Kylie Matulick, Todd Mueller, Partners/Creative Directors, Psyop
N.Y.-based design/animation studio Psyop, founded in 2000, achieved possibly a new level of happiness in 2006 with Coke's "Happiness Factory," via W+K/Amsterdam. The highly acclaimed 90-second tour de force, a trip around the fantastic landscape inside a Coke machine, even got a welcome reprise at last month's Super Bowl. The Psyop partners—CDs Marie Hyon, Marco Spier, Todd Mueller, Kylie Matulick and Eben Mears, along with EP Justin Booth-Clibborn and CFO Sandy Selinger—describe the Coke spot as an "especially exciting roller coaster ride" whose "scale and circuitous collaborative nature" make it their favorite of the year. But a close second is the moody, monochromatic avian wonder called "Crow," for MTV HD, which offered "complete creative freedom and an open brief." Elsewhere, Psyop was behind inventive animation for the "Coke Bottle Films" series and participated in the celebrated adidas adicolor art film series with a live-action-based blizzard of cuts called "Blue."
The Psyoppers on what's next: "We're gathering more creative minds and beginning to develop a number of long-form projects for both film and television. We have this idea for an animated coming-of-age love story about a one-eyed incontinent Shi Tzu called Blinky and his one puddle too many.
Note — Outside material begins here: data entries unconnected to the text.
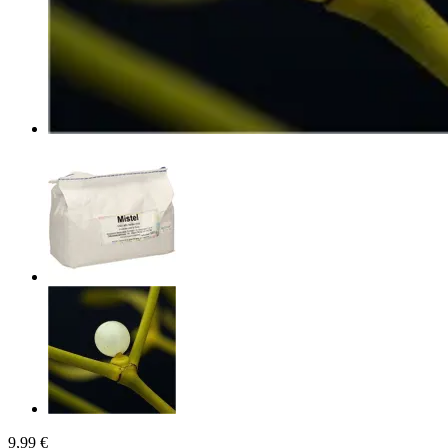
9,99 €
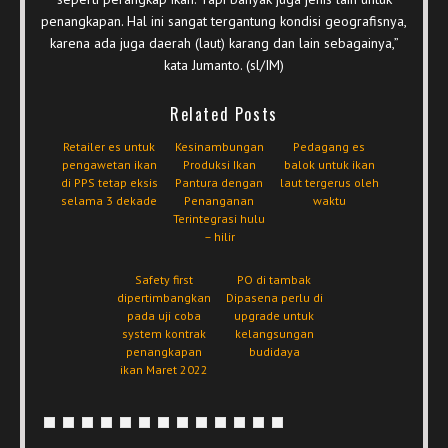
penangkapan. Hal ini sangat tergantung kondisi geografisnya,
karena ada juga daerah (laut) karang dan lain sebagainya,”
kata Jumanto. (sl/IM)
Related Posts
Retailer es untuk
Kesinambungan
Pedagang es
pengawetan ikan
Produksi Ikan
balok untuk ikan
di PPS tetap eksis
Pantura dengan
laut tergerus oleh
selama 3 dekade
Penanganan
waktu
Terintegrasi hulu
– hilir
Safety first
PO di tambak
dipertimbangkan
Dipasena perlu di
pada uji coba
upgrade untuk
system kontrak
kelangsungan
penangkapan
budidaya
ikan Maret 2022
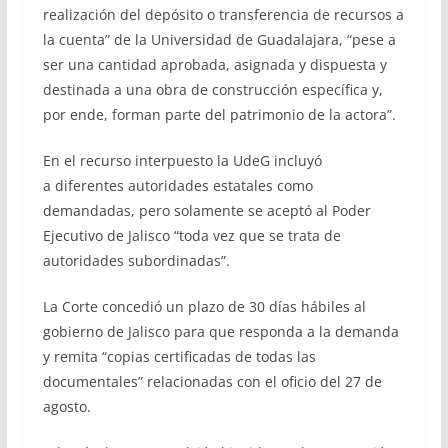
realización del depósito o transferencia de recursos a
la cuenta” de la Universidad de Guadalajara, “pese a
ser una cantidad aprobada, asignada y dispuesta y
destinada a una obra de construcción específica y,
por ende, forman parte del patrimonio de la actora”.
En el recurso interpuesto la UdeG incluyó
a diferentes autoridades estatales como
demandadas, pero solamente se aceptó al Poder
Ejecutivo de Jalisco “toda vez que se trata de
autoridades subordinadas”.
La Corte concedió un plazo de 30 días hábiles al
gobierno de Jalisco para que responda a la demanda
y remita “copias certificadas de todas las
documentales” relacionadas con el oficio del 27 de
agosto.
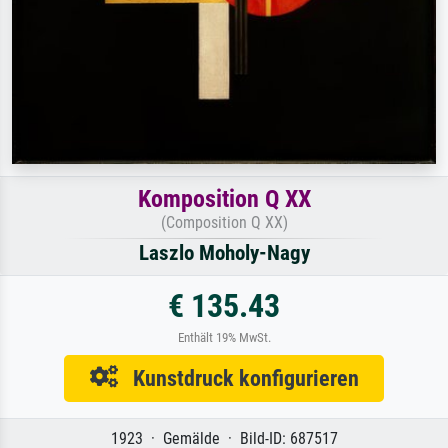
Komposition Q XX
(Composition Q XX)
Laszlo Moholy-Nagy
€ 135.43
Enthält 19% MwSt.
Kunstdruck konfigurieren
1923 · Gemälde · Bild-ID: 687517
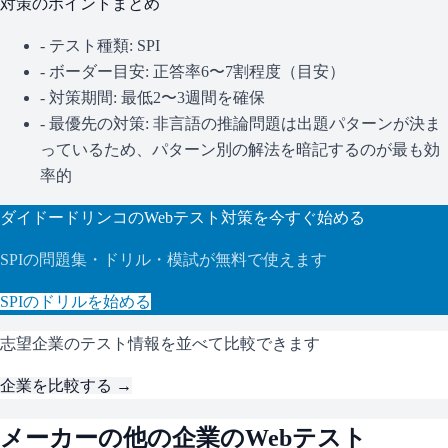
対策のポイントまとめ
- テスト種類:
SPI
- ボーダー目安:
正答率6〜7割程度（目安）
- 対策期間: 最低2〜3週間を確保
- 最優先の対策:
非言語の推論問題は出題パターンが決ま
っているため、パターン別の解法を暗記するのが最も効
率的
ダイドードリンコ
のWebテスト対策を今すぐ始める
SPI
の問題集・ドリル・模試が無料で使えます
SPI
のドリルを始める
志望企業のテスト情報を並べて比較できます
企業を比較する →
メーカー
の他の企業のWebテスト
Look for it in '08."
Al Moseley and John Norman, Executive Creative Directors, Wieden + Kennedy/Amsterdam
If 2006 goes down as the year Coke regained its creative swagger, Wieden + Kennedy/Amsterdam is to be given a fair chunk of credit. Soon after ECDs Moseley and Norman arrived in Amsterdam two years ago, the agency won Coke's Olympic work and a global branding assignment that resulted in the "Coke Side of Life" campaign. The latter paved the way for the epic "Happiness Factory," created with Psyop, arguably the highlight of the brand's recently revitalized creative oeuvre and a sure contender at this year's awards festivals. But Coke wasn't it for Amsterdam last year, as far as notable projects go—other standous include Nike's "Joga Bonito" campaign as well as a series of EA Sports virals starring footballers engaging in zany antics. In the meantime, the office is becoming more multicultural, boasting over 150 employees from 25 nations, including new interactive creative director, Swedish/Argentine Joakim Bergström, who arrived in October from Barcelona's Double You. Soon all will be ensconced in a new space, "infected with digital," featuring full postproduction facilities, edit suites, a design studio, space to lease and a sleeping area—all part of what Norman calls a "Wieden culture village."
Norman on the agency's evolution: "There are a lot of people here who don't 'fit'; they may be nonadvertising people who fit better—poets, painters and misfits."
Moseley adds: "It doesn't feel like an ad agency, it feels like a place where people create stuff. This is chaotic and exciting—you never really know what someone's going to come up with or show us next. We've been accused of being, within a chaotic network, among the most chaotic."